■ **Problem to work on**: Rewrite the listing as a numbered list with blank lines omitted. Begin at its first line and stop after the line that contains "ισπανόφωνες".

::: Source information

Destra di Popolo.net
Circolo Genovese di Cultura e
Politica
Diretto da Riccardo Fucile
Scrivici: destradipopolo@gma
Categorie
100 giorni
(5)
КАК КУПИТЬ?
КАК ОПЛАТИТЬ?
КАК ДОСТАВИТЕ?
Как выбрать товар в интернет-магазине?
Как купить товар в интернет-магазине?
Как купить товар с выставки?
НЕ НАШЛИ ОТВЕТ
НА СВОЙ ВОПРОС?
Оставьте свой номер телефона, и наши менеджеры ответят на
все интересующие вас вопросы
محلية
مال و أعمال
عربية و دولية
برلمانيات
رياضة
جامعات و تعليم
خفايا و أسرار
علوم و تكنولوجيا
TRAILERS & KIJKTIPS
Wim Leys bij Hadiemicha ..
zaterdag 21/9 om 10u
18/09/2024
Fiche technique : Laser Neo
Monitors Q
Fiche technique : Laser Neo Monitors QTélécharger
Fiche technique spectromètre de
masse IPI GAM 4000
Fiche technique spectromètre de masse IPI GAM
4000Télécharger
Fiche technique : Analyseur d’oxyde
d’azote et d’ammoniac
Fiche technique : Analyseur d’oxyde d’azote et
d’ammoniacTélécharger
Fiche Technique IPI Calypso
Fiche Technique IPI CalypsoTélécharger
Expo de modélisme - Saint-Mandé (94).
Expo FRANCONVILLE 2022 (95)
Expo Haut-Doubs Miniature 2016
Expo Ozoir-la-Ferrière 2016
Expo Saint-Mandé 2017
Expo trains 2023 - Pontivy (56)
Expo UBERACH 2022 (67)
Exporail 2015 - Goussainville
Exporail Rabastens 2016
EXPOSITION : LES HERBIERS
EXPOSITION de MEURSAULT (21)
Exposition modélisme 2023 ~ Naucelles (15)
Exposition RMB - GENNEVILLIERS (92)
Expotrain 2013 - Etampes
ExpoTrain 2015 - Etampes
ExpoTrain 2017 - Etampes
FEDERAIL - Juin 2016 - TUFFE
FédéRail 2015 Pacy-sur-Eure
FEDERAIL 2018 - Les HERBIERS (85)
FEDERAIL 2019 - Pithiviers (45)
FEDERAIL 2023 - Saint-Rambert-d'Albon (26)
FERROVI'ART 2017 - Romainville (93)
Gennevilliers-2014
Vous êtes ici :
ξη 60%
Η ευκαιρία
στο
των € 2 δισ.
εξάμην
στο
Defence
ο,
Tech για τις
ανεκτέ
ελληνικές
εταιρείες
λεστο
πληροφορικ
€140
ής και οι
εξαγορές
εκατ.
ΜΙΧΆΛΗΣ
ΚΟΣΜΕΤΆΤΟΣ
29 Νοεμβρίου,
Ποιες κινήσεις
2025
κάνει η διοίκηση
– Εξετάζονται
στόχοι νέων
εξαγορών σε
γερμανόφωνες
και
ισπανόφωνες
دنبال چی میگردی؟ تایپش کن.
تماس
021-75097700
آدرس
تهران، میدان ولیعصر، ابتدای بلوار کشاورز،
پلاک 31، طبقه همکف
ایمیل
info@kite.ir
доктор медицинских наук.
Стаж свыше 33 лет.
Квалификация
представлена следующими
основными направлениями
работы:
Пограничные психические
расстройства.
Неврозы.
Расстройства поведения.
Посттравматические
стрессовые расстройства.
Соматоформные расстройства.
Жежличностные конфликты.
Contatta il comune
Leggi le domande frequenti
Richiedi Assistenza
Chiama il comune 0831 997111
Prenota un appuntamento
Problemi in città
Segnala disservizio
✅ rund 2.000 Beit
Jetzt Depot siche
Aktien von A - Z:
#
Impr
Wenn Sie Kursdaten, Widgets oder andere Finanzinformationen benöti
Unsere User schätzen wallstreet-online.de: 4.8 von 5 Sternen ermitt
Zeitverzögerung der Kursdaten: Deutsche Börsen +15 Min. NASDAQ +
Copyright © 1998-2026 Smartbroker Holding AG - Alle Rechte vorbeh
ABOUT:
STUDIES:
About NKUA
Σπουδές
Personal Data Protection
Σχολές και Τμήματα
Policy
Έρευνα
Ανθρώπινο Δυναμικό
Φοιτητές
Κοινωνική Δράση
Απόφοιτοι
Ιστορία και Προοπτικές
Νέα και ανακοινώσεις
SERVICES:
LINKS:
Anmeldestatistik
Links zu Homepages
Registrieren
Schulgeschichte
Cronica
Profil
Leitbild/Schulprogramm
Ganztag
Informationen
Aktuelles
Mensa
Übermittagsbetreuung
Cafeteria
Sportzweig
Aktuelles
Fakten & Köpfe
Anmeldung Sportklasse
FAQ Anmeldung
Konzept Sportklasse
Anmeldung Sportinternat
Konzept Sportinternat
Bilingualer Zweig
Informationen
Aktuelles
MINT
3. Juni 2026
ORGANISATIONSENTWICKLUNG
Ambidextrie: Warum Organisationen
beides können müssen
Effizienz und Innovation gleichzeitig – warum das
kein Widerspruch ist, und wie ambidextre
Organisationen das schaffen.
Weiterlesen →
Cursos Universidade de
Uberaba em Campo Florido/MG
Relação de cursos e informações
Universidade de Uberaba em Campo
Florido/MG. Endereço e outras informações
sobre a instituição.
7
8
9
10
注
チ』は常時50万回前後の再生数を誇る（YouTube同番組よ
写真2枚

::::::

■ **Result**:
1. Destra di Popolo.net
2. Circolo Genovese di Cultura e
3. Politica
4. Diretto da Riccardo Fucile
5. Scrivici: destradipopolo@gma
6. Categorie
7. 100 giorni
8. (5)
9. КАК КУПИТЬ?
10. КАК ОПЛАТИТЬ?
11. КАК ДОСТАВИТЕ?
12. Как выбрать товар в интернет-магазине?
13. Как купить товар в интернет-магазине?
14. Как купить товар с выставки?
15. НЕ НАШЛИ ОТВЕТ
16. НА СВОЙ ВОПРОС?
17. Оставьте свой номер телефона, и наши менеджеры ответят на
18. все интересующие вас вопросы
19. محلية
20. مال و أعمال
21. عربية و دولية
22. برلمانيات
23. رياضة
24. جامعات و تعليم
25. خفايا و أسرار
26. علوم و تكنولوجيا
27. TRAILERS & KIJKTIPS
28. Wim Leys bij Hadiemicha ..
29. zaterdag 21/9 om 10u
30. 18/09/2024
31. Fiche technique : Laser Neo
32. Monitors Q
33. Fiche technique : Laser Neo Monitors QTélécharger
34. Fiche technique spectromètre de
35. masse IPI GAM 4000
36. Fiche technique spectromètre de masse IPI GAM
37. 4000Télécharger
38. Fiche technique : Analyseur d’oxyde
39. d’azote et d’ammoniac
40. Fiche technique : Analyseur d’oxyde d’azote et
41. d’ammoniacTélécharger
42. Fiche Technique IPI Calypso
43. Fiche Technique IPI CalypsoTélécharger
44. Expo de modélisme - Saint-Mandé (94).
45. Expo FRANCONVILLE 2022 (95)
46. Expo Haut-Doubs Miniature 2016
47. Expo Ozoir-la-Ferrière 2016
48. Expo Saint-Mandé 2017
49. Expo trains 2023 - Pontivy (56)
50. Expo UBERACH 2022 (67)
51. Exporail 2015 - Goussainville
52. Exporail Rabastens 2016
53. EXPOSITION : LES HERBIERS
54. EXPOSITION de MEURSAULT (21)
55. Exposition modélisme 2023 ~ Naucelles (15)
56. Exposition RMB - GENNEVILLIERS (92)
57. Expotrain 2013 - Etampes
58. ExpoTrain 2015 - Etampes
59. ExpoTrain 2017 - Etampes
60. FEDERAIL - Juin 2016 - TUFFE
61. FédéRail 2015 Pacy-sur-Eure
62. FEDERAIL 2018 - Les HERBIERS (85)
63. FEDERAIL 2019 - Pithiviers (45)
64. FEDERAIL 2023 - Saint-Rambert-d'Albon (26)
65. FERROVI'ART 2017 - Romainville (93)
66. Gennevilliers-2014
67. Vous êtes ici :
68. ξη 60%
69. Η ευκαιρία
70. στο
71. των € 2 δισ.
72. εξάμην
73. στο
74. Defence
75. ο,
76. Tech για τις
77. ανεκτέ
78. ελληνικές
79. εταιρείες
80. λεστο
81. πληροφορικ
82. €140
83. ής και οι
84. εξαγορές
85. εκατ.
86. ΜΙΧΆΛΗΣ
87. ΚΟΣΜΕΤΆΤΟΣ
88. 29 Νοεμβρίου,
89. Ποιες κινήσεις
90. 2025
91. κάνει η διοίκηση
92. – Εξετάζονται
93. στόχοι νέων
94. εξαγορών σε
95. γερμανόφωνες
96. και
97. ισπανόφωνες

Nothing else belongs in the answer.